With the passage of the seat-belt laws, all cars developed seat belt holes in otherwise perfectly good bench seats. The seat-belt slots housing the retractable seat-belt became the Black Holes of Inner Space. Eye glasses placed on the seat would disappear down the hole at the slightest turn. M&M's would pour themselves into the never ending abyss. Cell phones would slide ringing into the blackness.

Small children are now bribed by parents to "Stick your hand down in the hole and see what you can find." Or "Ok, honey, help Mommy find her glasses. I think it went down the hole. Now don't worry if you feel something gooey, that's probably the chocolate bar I lost when I turned the corner yesterday and not zombie brains."

Others have used the black hole searches to occupy starving children. "We want a snack." "Ok, you can have all the M&M's you can find in the seat-belt holes." Others threaten to use the black holes to threaten misbehaving children. "If you don't behave, you're going to have to search for my car keys in 'theeeee blaaaaack hoooole' and it won't be pretty."

Like space black holes, you know the seat-belt hole is there; you just can't see what's in it. You know your cell phone is in the hole, you can hear it ringing from afar as friends frantically dial your number so you can track it down before your battery dies. You can look under the seat a hundred times, around the seats, even between the seats, but nothing can penetrate the black hole.

Nor can you prove the existence of anything that has entered the black hole. You saw your driver's license slip into the black hole, but you can't prove it to the nice policeman. Unless you have the long slim fingers of a concert pianist, a visiting midget is in the passenger seat or a cooperative two-year old (now that's a contradiction of terms) in the back seat, the chances of retrieving the item are slim. Just go ahead and pay the fine.

Anthropologists predict that in the future the first and second fingers of adults will grow to resemble pincers due to continuous probing of the black seat-belt holes as they search for lost objects. I'm sure space ships will have the required seat belts. That could explain Spock's unique hand greeting.

Now when the children are singing that maddening never ending "There's a Hole in the Bottom of the Sea", I had my own lyrics. "There's a watch on the pen on the earring on the phone on the M&Ms, on the log in the hole in the bottom of the seat.
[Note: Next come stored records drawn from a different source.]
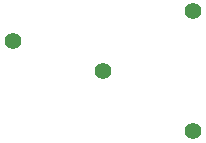
<source format=gbr>
%TF.GenerationSoftware,KiCad,Pcbnew,7.0.9-7.0.9~ubuntu22.04.1*%
%TF.CreationDate,2023-12-12T22:47:25+09:00*%
%TF.ProjectId,sample,73616d70-6c65-42e6-9b69-6361645f7063,rev?*%
%TF.SameCoordinates,Original*%
%TF.FileFunction,Soldermask,Bot*%
%TF.FilePolarity,Negative*%
%FSLAX46Y46*%
G04 Gerber Fmt 4.6, Leading zero omitted, Abs format (unit mm)*
G04 Created by KiCad (PCBNEW 7.0.9-7.0.9~ubuntu22.04.1) date 2023-12-12 22:47:25*
%MOMM*%
%LPD*%
G01*
G04 APERTURE LIST*
%ADD10C,1.400000*%
G04 APERTURE END LIST*
D10*
%TO.C,J2*%
X55880000Y-25400000D03*
%TD*%
%TO.C,J4*%
X48260000Y-30480000D03*
%TD*%
%TO.C,J3*%
X55880000Y-35560000D03*
%TD*%
%TO.C,J1*%
X40640000Y-27940000D03*
%TD*%
M02*

</source>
There's a hoooole, there's a hoooole, there's a hole in the bottom of the seat."

Maybe I'll invent the rubber stretch seat-belt slot cozies. Then I could sing "There's a cover for the seat belt in the bottom of the seat. There's no hole, there's no hole, there's no hole in the bottom of the seat." Until then, I've got to find a midget or two-year-old to retrieve my glasses.


 


 


 


 

6 comments:

Sharon said...

ROFLMAO!!!
I didn't think it was possible, but I think you've topped your own writing. When you invent those seat belt cozies please market them to us first before they go viral and the price triples.

Nick said...

Heehee. So true. And don't forget black holes in the laundry room. Somewhere in the galaxy there are a lot of lonely and scared socks.

Anonymous said...

have you tried using a piece of gum on a string? lol

Marti said...

That was hilarious, Jody! Thanks for brightening my day with your wit!

Jody Worsham said...

Thanks for the comments. Am currently working on the prototypes.

Jody Worsham said...

Thanks for the comments. Am currently working on the prototypes.